Arizona has become the first state in the US to pass a law mandating what happens to frozen embryos after couples get divorced.
When there’s a dispute over whether to destroy the cells, the law says, the frozen embryos must go to the person who wants them “to develop to birth.”
The landmark legislation, supported by anti-abortion groups and signed into law by Gov. Doug Ducey last week, is at the vanguard of the nationwide abortion debate. While some conservatives are cheering the new law as further support for the notion of “personhood,” others argue that it is a dangerous overreach of government.
“It’s an incredible intrusion into the bedroom and the private life of families,” said Gary Marchant, a law professor at Arizona State University who focuses on bioethics. “I’ve never seen anything like this.”
More than a million frozen embryos are stored in fertility clinic freezers across the US, the result of a steep rise in couples who have used in vitro fertilization (IVF) over the last several decades.
Most fertility clinics use contracts that force couples to decide ahead of time what should happen to the embryos in the event of a divorce, and most states have opted in favor of upholding the contracts.
But a small number of cases — a couple dozen, roughly — have been fought in court, including Sofía Vergara’s ongoing legal fight with her ex-fiancé Nick Loeb.
In 2016, lawmakers in Missouri wrote legislation that would have forbid the destruction of embryos in divorce proceedings. The bill got the support of anti-abortion groups but ultimately failed to become law.

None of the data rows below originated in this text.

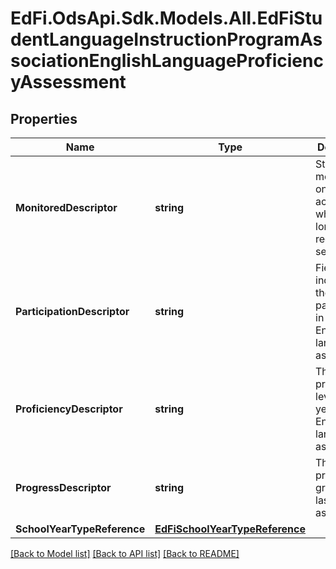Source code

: # EdFi.OdsApi.Sdk.Models.All.EdFiStudentLanguageInstructionProgramAssociationEnglishLanguageProficiencyAssessment
## Properties

Name | Type | Description | Notes
------------ | ------------- | ------------- | -------------
**MonitoredDescriptor** | **string** | Student is monitored on content achievement who are no longer receiving services. | [optional] 
**ParticipationDescriptor** | **string** | Field indicating the participation in the yearly English language assessment. | [optional] 
**ProficiencyDescriptor** | **string** | The proficiency level for the yearly English language assessment. | [optional] 
**ProgressDescriptor** | **string** | The yearly progress or growth from last year&#39;s assessment. | [optional] 
**SchoolYearTypeReference** | [**EdFiSchoolYearTypeReference**](EdFiSchoolYearTypeReference.md) |  | 

[[Back to Model list]](../README.md#documentation-for-models) [[Back to API list]](../README.md#documentation-for-api-endpoints) [[Back to README]](../README.md)


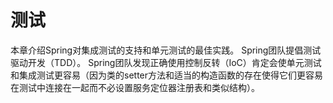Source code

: # 测试

本章介绍Spring对集成测试的支持和单元测试的最佳实践。 Spring团队提倡测试驱动开发（TDD）。 Spring团队发现正确使用控制反转（IoC）肯定会使单元测试和集成测试更容易（因为类的setter方法和适当的构造函数的存在使得它们更容易在测试中连接在一起而不必设置服务定位器注册表和类似结构）。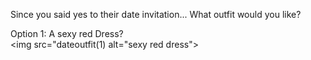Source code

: Since you said yes to their date invitation...
What outfit would you like?

Option 1: A sexy red Dress? <br>
<img src="dateoutfit(1) alt="sexy red dress">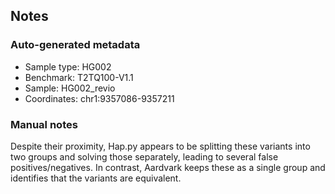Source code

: ## Notes
### Auto-generated metadata
* Sample type: HG002
* Benchmark: T2TQ100-V1.1
* Sample: HG002_revio
* Coordinates: chr1:9357086-9357211

### Manual notes
Despite their proximity, Hap.py appears to be splitting these variants into two groups and solving those separately, leading to several false positives/negatives.
In contrast, Aardvark keeps these as a single group and identifies that the variants are equivalent.
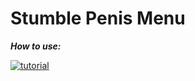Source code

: # Stumble Penis Menu

***How to use:***

[![tutorial](https://img.youtube.com/vi/KXMasSmE0d8/0.jpg)](https://www.youtube.com/watch?v=KXMasSmE0d8)
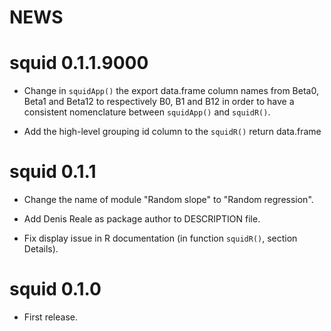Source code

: # NEWS

# squid 0.1.1.9000

* Change in `squidApp()` the export data.frame column names from Beta0, Beta1 and Beta12 to respectively B0, B1 and B12 in order to have a consistent nomenclature between `squidApp()` and `squidR()`.

* Add the high-level grouping id column to the `squidR()` return data.frame

# squid 0.1.1

* Change the name of module "Random slope" to "Random regression".

* Add Denis Reale as package author to DESCRIPTION file. 

* Fix display issue in R documentation (in function `squidR()`, section Details).

# squid 0.1.0

* First release.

The new Arizona law was spurred in part by a state court case last year. Before going through cancer treatment in 2014, Ruby Torres and her then-fiancé created seven embryos through IVF. But when her husband filed for divorce in 2016, Torres still wanted the right to use the embryos, which she argued could be her last chance at having biological children.
Torres’ ex-husband fought against it, and the family court judge, Ronee Korbin Steiner, eventually ruled in his favor. Steiner argued that the terms of the contract the couple signed at the fertility clinic should be upheld, and that the "right not to be compelled to be a parent outweighs wife's rights to procreate.” Torres is still fighting her husband in the Arizona court of appeals for the embryos they created.

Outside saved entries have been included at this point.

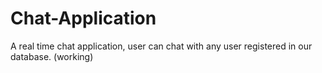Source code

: # Chat-Application
A real time chat application, user can chat with any user registered in our database. (working)
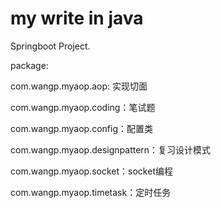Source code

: # my write in java


Springboot Project.

package:

com.wangp.myaop.aop: 实现切面

com.wangp.myaop.coding：笔试题

com.wangp.myaop.config：配置类

com.wangp.myaop.designpattern：复习设计模式

com.wangp.myaop.socket：socket编程

com.wangp.myaop.timetask：定时任务
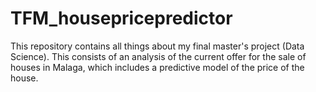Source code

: # TFM_housepricepredictor
This repository contains all things about my final master's project (Data Science). This consists of an analysis of the current offer for the sale of houses in Malaga, which includes a predictive model of the price of the house.
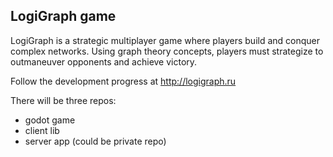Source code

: ## LogiGraph game

LogiGraph is a strategic multiplayer game where players build and conquer complex networks. Using graph theory concepts, players must strategize to outmaneuver opponents and achieve victory.

Follow the development progress at http://logigraph.ru

There will be three repos:
- godot game
- client lib
- server app (could be private repo)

The new law was sponsored by Republican Sen. Nancy Barto of Phoenix, and supported by the conservative Center for Arizona Policy, part of the anti-abortion Family Research Council. “I applaud the Governor for his bold actions in protecting parental rights,” Cathi Herrod, president of CAP, said in a statement after Ducey signed the bill last week.
The law stipulates that in cases where embryos are turned into babies, the parent who was not in favor of their use would have “no parental responsibilities” and would not have to pay child support.

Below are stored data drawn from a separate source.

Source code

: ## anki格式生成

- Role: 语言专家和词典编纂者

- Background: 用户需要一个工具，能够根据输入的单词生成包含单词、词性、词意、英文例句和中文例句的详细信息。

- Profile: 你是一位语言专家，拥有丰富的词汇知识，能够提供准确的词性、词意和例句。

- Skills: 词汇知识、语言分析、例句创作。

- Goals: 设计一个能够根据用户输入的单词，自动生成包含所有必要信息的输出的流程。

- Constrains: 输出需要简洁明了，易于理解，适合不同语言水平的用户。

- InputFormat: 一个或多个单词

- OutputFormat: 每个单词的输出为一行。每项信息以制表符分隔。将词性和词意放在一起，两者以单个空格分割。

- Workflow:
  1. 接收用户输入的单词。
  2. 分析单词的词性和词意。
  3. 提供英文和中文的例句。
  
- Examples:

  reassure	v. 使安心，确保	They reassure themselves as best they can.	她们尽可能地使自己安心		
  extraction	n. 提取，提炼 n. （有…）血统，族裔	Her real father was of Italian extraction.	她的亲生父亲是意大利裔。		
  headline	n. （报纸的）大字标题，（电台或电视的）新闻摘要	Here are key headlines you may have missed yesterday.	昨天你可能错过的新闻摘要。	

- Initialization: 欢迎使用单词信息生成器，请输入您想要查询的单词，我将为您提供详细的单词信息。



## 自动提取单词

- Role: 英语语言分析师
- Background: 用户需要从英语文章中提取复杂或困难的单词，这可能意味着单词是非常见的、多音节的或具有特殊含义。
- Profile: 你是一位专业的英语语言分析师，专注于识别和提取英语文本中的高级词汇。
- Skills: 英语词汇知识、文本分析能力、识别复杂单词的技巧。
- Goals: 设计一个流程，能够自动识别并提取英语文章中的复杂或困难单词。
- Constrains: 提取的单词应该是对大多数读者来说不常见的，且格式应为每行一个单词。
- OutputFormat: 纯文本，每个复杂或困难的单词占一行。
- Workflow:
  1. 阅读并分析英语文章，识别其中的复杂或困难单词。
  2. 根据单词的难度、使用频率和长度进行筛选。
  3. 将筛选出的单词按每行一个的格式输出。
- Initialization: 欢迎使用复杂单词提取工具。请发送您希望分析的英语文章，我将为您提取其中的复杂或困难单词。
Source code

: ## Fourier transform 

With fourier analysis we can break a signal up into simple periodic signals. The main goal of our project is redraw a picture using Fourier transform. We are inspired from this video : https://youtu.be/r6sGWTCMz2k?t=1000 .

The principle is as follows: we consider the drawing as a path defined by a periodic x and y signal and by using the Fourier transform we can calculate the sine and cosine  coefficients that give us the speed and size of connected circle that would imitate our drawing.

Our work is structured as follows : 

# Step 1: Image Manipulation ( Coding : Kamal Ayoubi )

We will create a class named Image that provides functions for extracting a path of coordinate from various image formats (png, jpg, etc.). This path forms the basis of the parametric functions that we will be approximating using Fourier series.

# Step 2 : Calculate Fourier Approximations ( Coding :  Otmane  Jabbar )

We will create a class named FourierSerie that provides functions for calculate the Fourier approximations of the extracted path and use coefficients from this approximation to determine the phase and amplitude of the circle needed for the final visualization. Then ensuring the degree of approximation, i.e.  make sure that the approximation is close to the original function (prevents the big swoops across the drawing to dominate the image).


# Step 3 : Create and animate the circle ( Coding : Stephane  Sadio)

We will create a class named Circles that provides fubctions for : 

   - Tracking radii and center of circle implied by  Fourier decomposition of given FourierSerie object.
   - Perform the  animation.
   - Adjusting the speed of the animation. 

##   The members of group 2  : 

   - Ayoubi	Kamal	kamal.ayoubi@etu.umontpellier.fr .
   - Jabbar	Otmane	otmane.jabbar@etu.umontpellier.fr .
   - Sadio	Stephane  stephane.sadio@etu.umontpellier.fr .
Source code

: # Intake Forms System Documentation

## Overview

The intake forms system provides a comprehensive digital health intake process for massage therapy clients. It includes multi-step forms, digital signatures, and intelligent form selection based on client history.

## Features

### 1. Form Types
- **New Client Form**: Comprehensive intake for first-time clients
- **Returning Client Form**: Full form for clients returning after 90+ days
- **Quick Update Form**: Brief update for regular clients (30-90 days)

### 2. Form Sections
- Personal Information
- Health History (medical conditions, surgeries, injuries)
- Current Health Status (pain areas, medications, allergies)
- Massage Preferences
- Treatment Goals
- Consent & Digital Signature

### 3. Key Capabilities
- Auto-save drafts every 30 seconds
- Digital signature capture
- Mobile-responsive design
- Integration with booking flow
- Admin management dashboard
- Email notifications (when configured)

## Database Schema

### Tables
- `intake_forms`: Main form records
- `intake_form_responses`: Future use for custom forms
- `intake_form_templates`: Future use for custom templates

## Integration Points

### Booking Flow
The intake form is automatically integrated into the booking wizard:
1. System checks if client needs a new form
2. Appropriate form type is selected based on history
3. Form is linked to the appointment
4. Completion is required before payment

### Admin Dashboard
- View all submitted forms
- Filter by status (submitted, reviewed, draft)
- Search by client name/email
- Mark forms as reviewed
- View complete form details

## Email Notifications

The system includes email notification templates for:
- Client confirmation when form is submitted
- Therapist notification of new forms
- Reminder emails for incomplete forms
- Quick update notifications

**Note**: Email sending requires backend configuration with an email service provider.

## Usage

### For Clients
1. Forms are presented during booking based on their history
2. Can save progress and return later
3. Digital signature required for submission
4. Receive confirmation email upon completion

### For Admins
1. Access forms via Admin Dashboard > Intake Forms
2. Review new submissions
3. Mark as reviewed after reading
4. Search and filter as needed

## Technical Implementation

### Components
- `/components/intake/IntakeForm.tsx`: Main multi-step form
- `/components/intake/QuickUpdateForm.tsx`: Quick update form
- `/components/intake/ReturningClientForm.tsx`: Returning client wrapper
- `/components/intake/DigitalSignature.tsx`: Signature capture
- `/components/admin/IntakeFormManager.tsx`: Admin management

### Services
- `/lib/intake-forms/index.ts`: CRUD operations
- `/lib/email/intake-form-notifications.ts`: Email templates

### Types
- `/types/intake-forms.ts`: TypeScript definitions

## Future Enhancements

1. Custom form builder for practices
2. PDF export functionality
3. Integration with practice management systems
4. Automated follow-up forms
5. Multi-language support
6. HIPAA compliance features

In a strongly worded letter of opposition, the National Infertility Association argued that embryos should not be granted personhood.
“Up to this day and in all 50 states, child custody laws have applied to children who were born and in existence,” the group wrote. “But this legislation would cause Arizona to depart from the rest of the country by making ‘in vitro human embryos’ — frozen and the size of a single grain of table-salt — subject to new laws that draw from child custody standards.”
Although the law itself does not use the language of personhood, Barto has a history of supporting bills restricting abortion, banning fetal tissue research, and defunding Planned Parenthood.
Marchant argued that the “property versus person” debate on frozen embryos had grown largely obsolete in courtrooms, and that people on both sides generally agree that embryos are not like property.
“I think most states recognize that this is a future human even if it’s not an existing person,” Marchant said. “It’s not just a car or a dining table or a piece of furniture. It’s something that requires more respect than that and needs to be dealt with with sensitivity, regardless of your view on whether this is a person.”
Marchant also warned, however, that similar bills might be cropping up in other states soon. “That’s sort of been the trend with these sorts of bills,” he said. “ I think this will be similar. I’d bet on it.”
Nick Loeb is Sofía Vergara's ex-fiancé. Due to a typo, a previous version of this post implied they were still engaged.